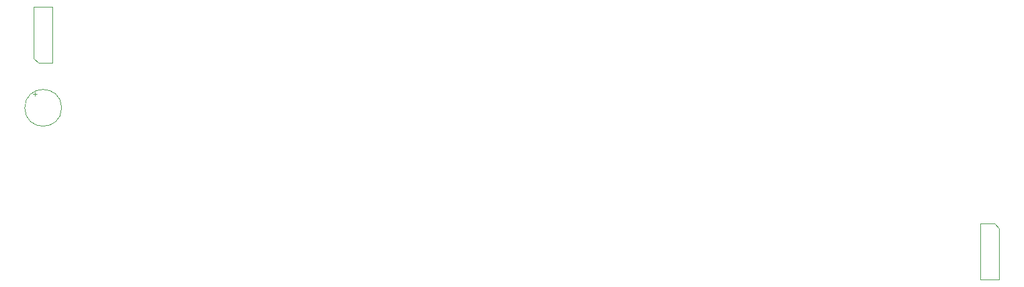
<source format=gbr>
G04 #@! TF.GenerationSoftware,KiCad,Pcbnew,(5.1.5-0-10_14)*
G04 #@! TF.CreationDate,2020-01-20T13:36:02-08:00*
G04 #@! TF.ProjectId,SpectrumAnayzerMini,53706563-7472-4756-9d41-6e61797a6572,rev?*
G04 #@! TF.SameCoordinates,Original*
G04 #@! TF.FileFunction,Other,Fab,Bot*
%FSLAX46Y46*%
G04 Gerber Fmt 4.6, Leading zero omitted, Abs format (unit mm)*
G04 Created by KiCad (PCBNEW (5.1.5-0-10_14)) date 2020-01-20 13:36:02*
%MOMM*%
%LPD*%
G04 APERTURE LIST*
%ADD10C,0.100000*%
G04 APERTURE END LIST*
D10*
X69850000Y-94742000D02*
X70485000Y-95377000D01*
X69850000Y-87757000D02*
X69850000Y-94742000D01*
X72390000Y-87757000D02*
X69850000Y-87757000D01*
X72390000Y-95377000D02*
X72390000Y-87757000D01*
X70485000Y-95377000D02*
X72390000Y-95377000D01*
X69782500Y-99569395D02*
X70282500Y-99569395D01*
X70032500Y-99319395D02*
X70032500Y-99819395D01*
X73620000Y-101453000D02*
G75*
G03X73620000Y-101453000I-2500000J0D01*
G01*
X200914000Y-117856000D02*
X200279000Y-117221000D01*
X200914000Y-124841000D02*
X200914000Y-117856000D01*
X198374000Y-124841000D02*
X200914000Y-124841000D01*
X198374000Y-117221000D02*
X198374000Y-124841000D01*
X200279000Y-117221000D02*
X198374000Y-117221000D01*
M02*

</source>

==

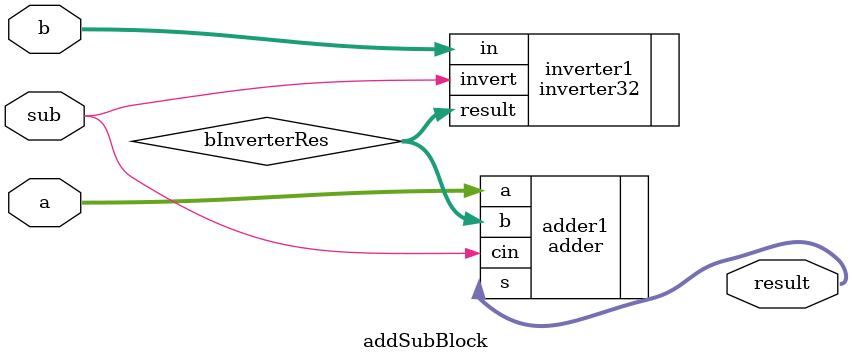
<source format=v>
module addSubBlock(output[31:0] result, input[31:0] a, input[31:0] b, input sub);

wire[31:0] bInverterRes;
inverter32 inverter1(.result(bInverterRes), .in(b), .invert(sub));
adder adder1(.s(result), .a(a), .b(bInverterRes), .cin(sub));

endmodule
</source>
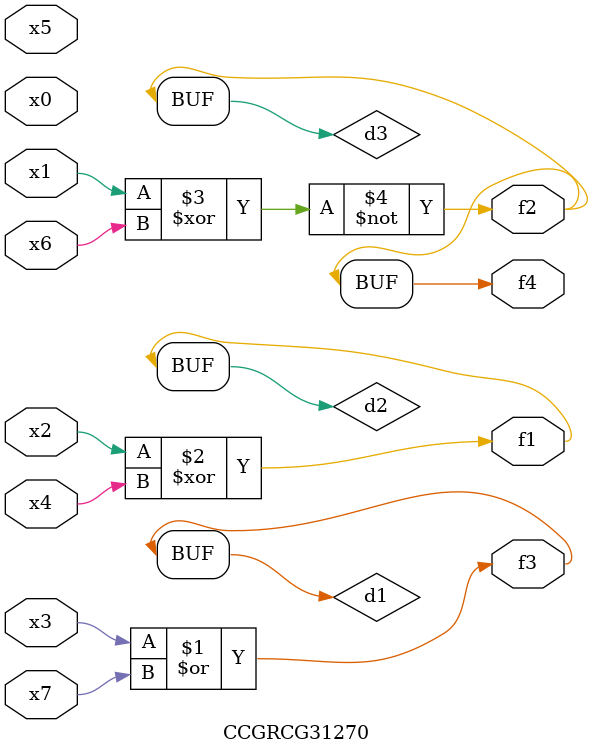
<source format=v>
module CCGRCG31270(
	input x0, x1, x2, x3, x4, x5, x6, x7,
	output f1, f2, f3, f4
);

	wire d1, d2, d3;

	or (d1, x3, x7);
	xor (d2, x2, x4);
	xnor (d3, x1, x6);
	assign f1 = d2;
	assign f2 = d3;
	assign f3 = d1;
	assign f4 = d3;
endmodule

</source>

* * *

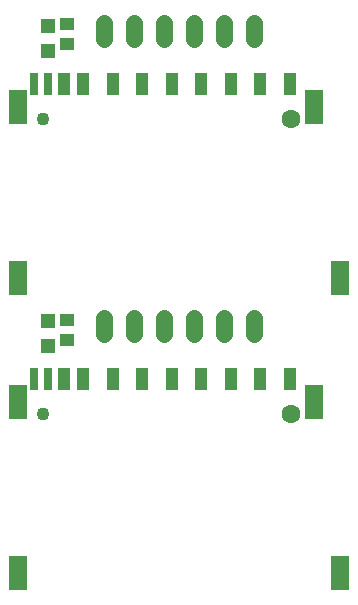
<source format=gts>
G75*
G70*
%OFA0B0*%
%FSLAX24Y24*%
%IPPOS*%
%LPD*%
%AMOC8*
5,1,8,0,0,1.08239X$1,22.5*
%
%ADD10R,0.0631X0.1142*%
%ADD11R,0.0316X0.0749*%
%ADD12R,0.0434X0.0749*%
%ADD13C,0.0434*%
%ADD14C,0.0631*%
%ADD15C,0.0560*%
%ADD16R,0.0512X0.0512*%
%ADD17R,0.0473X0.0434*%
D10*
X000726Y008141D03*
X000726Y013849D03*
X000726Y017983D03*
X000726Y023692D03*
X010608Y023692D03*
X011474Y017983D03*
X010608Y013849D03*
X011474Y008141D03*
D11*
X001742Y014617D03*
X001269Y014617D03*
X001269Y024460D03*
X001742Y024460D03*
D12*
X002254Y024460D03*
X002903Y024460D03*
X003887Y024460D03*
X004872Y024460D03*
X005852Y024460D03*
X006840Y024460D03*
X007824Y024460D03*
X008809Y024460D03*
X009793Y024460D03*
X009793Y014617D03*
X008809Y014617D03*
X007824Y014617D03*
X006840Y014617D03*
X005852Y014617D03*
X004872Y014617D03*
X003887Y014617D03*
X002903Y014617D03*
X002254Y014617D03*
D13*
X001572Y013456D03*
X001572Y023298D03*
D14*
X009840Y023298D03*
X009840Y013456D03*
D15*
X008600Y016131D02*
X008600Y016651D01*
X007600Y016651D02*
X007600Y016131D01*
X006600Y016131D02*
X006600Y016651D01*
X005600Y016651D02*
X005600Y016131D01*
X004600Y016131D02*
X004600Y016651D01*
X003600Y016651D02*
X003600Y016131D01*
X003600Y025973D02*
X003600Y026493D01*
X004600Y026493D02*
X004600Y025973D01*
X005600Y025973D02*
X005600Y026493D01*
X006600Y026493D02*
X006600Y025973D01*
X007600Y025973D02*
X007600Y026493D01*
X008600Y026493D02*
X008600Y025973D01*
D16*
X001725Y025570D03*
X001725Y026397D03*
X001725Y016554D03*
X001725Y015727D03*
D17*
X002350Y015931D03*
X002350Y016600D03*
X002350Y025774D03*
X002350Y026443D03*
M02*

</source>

Your instructions:
Above are records; say how many of their lines contain the word "result", giving only the number.

Answer to this exercise:
3